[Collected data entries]
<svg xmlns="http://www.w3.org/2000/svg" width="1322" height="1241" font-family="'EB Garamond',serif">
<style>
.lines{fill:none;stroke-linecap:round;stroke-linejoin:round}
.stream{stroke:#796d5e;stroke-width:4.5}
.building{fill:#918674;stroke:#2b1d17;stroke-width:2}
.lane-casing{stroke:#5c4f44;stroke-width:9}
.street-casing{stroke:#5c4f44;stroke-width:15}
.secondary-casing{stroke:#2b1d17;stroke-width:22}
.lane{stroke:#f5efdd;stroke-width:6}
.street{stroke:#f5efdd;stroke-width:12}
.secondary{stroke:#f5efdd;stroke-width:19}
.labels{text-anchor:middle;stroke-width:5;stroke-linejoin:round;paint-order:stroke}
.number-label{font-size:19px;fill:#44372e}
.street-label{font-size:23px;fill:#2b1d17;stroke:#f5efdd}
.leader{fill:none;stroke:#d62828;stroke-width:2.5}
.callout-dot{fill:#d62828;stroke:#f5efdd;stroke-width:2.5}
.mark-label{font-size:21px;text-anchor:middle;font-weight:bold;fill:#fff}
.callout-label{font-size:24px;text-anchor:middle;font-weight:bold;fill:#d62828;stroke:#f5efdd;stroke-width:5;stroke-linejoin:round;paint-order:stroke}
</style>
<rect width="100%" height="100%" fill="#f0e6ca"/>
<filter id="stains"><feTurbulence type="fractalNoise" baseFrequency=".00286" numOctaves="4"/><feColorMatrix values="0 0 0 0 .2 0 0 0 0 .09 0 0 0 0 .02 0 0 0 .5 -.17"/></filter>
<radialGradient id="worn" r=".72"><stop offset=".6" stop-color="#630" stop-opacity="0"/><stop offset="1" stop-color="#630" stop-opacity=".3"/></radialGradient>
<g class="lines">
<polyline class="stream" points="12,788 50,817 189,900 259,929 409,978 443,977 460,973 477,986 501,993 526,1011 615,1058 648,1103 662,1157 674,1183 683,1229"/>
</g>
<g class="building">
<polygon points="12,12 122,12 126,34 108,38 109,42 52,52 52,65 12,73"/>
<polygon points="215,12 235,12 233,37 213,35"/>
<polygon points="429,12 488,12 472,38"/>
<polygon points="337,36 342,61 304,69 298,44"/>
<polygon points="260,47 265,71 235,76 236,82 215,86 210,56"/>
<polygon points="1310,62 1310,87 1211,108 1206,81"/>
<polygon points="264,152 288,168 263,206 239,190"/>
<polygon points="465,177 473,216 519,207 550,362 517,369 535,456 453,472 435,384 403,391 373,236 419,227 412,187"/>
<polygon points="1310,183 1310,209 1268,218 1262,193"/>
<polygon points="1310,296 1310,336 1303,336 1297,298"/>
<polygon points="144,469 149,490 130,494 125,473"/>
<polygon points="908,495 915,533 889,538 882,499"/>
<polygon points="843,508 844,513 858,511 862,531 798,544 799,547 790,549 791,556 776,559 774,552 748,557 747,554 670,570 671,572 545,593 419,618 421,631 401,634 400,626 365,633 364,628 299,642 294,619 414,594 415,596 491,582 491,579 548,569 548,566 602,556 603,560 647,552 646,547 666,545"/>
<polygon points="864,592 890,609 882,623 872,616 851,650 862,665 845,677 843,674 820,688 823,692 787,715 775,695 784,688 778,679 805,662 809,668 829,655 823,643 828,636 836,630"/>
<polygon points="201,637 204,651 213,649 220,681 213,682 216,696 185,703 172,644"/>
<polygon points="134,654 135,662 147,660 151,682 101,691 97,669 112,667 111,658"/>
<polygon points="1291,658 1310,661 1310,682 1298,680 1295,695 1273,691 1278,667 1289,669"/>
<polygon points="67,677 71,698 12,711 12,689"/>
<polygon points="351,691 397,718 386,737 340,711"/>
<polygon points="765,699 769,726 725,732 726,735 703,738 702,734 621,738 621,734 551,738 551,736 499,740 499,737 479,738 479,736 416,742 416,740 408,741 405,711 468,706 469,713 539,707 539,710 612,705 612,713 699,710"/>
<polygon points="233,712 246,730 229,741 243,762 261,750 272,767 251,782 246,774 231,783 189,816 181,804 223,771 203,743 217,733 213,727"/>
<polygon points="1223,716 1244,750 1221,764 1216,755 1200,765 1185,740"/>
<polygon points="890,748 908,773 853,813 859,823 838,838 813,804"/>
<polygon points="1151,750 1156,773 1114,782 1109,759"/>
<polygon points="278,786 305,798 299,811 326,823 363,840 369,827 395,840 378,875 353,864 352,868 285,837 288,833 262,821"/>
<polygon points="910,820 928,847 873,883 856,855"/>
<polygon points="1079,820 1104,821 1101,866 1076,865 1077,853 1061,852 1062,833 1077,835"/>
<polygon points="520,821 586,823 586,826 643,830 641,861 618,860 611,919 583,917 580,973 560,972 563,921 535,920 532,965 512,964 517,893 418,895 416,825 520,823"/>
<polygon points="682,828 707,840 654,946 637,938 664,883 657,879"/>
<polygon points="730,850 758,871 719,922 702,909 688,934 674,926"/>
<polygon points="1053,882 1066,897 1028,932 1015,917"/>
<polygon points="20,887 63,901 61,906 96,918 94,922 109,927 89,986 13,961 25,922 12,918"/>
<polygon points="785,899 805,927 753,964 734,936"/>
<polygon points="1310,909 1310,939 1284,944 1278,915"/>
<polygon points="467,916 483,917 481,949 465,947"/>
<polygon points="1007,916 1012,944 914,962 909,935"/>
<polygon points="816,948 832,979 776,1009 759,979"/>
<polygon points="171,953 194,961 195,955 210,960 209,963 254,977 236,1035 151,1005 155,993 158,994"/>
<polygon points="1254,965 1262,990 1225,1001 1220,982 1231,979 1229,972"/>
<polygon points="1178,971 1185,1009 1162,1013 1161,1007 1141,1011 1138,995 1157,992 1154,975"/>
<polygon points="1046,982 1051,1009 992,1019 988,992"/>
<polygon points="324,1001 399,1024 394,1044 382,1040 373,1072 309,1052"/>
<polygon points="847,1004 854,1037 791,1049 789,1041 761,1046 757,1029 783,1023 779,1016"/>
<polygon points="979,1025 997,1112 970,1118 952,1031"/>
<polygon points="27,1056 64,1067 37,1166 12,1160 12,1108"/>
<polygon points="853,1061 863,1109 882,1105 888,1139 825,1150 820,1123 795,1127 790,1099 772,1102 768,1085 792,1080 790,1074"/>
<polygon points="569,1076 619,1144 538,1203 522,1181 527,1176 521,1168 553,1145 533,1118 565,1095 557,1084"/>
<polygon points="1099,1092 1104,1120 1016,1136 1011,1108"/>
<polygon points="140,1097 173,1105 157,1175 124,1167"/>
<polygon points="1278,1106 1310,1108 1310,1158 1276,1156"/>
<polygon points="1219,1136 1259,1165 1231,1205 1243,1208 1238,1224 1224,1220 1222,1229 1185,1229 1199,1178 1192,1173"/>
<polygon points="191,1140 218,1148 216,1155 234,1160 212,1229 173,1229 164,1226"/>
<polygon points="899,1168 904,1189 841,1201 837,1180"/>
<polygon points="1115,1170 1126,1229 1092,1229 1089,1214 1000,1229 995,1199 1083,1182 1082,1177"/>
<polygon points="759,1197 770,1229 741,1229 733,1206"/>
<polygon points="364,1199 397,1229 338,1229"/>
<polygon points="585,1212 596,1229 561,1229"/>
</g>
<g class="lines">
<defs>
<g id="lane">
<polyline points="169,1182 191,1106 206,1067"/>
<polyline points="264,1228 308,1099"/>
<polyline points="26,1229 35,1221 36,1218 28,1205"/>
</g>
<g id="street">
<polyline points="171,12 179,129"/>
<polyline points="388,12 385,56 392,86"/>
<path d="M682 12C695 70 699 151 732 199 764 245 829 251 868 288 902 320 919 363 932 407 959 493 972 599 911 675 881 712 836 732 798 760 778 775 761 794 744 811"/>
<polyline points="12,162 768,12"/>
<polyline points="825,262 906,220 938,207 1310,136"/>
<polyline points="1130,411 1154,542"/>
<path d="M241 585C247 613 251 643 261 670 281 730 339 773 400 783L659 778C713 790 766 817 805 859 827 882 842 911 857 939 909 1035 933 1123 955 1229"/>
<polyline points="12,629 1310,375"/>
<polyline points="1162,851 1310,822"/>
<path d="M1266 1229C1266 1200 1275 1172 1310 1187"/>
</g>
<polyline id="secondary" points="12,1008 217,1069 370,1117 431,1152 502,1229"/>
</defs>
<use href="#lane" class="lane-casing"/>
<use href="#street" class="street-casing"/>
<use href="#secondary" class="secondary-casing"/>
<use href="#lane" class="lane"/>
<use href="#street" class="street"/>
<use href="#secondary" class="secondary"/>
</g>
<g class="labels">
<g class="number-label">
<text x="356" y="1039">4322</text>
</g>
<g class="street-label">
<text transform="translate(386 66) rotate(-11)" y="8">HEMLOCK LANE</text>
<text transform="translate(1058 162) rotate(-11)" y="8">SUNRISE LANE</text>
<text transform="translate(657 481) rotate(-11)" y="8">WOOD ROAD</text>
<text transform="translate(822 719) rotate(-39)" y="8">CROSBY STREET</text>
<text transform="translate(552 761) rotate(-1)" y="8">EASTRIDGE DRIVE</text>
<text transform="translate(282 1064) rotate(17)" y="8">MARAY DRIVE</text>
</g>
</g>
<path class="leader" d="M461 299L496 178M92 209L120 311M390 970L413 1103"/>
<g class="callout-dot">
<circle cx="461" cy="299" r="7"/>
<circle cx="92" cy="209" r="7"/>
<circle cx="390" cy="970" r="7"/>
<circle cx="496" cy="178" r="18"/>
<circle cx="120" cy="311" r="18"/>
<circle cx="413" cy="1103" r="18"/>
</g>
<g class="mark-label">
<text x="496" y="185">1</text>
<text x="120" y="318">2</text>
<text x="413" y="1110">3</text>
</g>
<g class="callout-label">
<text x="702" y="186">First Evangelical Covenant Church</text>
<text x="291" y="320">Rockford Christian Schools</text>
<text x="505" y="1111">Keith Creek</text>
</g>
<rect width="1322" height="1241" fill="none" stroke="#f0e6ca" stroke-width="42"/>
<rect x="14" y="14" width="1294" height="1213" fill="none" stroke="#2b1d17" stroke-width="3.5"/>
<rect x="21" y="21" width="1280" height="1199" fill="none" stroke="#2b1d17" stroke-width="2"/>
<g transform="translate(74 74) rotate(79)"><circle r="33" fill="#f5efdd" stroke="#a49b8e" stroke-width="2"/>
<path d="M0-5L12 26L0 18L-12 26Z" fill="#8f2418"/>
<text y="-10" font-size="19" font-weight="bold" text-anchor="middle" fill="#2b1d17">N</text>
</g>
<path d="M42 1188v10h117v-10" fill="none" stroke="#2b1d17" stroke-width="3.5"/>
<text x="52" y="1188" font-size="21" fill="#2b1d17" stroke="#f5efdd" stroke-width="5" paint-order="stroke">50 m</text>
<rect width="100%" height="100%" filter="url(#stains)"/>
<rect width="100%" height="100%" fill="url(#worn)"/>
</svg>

▶ WHAT THE TASK REQUIRES
Where does the string "worn" appear in the records above? Show every line that holds it.

▶ TASK SOLUTION
<radialGradient id="worn" r=".72"><stop offset=".6" stop-color="#630" stop-opacity="0"/><stop offset="1" stop-color="#630" stop-opacity=".3"/></radialGradient>
<rect width="100%" height="100%" fill="url(#worn)"/>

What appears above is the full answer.